Top of The input
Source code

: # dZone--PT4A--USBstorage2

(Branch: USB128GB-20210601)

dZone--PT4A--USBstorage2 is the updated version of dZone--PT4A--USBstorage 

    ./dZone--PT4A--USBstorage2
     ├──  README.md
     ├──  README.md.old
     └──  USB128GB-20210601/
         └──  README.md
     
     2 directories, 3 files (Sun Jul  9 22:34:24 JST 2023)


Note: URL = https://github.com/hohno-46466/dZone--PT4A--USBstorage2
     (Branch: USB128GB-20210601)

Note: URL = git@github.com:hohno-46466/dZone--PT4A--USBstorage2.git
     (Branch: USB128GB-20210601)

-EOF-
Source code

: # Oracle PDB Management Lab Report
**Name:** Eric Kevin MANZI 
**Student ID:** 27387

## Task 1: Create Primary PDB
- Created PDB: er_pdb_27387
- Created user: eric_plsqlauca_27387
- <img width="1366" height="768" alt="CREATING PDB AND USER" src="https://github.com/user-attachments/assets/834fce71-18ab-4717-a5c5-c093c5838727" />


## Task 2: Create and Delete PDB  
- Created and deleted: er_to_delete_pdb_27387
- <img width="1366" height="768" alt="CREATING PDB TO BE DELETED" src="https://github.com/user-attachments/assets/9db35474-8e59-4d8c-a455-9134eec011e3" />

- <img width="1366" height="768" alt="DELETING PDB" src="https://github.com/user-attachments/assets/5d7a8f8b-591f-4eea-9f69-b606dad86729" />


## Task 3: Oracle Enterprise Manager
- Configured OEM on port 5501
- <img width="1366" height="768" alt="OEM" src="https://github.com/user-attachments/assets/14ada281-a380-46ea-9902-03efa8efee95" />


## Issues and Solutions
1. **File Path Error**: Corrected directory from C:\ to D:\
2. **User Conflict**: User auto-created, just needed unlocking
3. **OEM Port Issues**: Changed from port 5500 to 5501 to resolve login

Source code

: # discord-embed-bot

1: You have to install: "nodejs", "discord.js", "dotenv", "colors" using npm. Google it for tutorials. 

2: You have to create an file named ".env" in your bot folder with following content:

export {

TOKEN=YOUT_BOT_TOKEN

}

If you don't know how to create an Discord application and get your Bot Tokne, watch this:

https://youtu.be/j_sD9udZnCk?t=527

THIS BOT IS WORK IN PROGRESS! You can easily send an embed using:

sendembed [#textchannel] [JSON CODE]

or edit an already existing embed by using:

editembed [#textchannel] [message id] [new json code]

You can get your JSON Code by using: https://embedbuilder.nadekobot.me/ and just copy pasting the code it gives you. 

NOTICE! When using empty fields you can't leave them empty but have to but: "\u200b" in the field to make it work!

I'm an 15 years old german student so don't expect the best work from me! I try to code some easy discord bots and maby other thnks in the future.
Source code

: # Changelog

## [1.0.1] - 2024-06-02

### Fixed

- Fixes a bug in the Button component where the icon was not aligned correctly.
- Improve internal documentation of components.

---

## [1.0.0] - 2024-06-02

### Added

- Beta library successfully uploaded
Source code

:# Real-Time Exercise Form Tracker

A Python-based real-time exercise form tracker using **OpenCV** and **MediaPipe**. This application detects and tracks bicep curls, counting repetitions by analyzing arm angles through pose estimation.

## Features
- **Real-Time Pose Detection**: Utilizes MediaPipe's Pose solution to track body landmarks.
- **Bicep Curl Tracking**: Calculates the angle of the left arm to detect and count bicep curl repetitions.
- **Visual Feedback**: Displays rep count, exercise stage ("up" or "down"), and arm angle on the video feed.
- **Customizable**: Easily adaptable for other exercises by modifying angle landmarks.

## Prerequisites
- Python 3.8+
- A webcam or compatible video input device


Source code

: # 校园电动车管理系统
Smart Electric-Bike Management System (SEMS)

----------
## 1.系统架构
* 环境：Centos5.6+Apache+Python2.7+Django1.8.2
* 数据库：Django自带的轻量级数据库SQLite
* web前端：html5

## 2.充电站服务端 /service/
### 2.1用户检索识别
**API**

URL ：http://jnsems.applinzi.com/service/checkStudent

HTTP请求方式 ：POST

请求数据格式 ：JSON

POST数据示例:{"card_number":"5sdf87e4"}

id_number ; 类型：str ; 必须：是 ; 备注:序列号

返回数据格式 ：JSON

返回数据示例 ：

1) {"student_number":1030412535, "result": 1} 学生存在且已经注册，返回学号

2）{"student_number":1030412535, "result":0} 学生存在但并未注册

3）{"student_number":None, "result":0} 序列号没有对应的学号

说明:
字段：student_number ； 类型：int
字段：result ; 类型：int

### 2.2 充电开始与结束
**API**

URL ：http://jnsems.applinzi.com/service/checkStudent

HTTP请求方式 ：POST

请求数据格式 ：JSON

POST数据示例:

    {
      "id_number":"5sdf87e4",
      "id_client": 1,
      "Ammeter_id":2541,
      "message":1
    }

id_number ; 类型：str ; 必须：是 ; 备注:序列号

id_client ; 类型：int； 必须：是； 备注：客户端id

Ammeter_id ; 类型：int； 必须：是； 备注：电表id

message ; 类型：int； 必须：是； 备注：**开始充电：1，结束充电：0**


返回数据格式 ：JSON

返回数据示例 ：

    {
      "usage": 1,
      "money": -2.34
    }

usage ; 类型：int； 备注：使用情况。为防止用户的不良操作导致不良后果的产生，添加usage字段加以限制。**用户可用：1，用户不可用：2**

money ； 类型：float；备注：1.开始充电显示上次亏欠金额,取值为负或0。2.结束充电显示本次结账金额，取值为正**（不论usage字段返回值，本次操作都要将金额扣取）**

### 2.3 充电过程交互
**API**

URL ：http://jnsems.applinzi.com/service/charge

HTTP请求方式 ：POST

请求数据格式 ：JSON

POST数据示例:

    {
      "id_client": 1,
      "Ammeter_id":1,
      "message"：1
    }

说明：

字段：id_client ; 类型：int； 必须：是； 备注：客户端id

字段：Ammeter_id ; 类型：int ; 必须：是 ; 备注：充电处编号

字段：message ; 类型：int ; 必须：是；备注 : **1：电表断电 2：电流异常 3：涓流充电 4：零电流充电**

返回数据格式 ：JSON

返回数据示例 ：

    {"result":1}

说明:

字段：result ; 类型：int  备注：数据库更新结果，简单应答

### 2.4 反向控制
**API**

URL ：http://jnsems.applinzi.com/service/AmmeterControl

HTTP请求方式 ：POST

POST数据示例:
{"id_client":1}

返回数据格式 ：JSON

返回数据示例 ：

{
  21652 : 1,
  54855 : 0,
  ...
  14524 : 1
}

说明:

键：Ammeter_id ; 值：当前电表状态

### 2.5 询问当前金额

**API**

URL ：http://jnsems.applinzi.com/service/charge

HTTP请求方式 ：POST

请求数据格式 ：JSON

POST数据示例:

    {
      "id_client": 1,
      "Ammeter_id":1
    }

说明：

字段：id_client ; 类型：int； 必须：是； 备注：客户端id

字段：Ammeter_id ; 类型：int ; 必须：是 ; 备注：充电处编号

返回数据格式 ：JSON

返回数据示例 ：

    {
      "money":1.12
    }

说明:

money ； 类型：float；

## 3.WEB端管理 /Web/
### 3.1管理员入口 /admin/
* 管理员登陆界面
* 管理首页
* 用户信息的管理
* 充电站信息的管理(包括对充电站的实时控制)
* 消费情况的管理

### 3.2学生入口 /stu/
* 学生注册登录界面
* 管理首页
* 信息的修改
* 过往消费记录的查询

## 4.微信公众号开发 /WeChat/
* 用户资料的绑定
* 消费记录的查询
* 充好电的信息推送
Bottom of The input
- _Task objective_
Pull out all lines of the data with the string "Management".

- _Exercise response_
: # Oracle PDB Management Lab Report
Smart Electric-Bike Management System (SEMS)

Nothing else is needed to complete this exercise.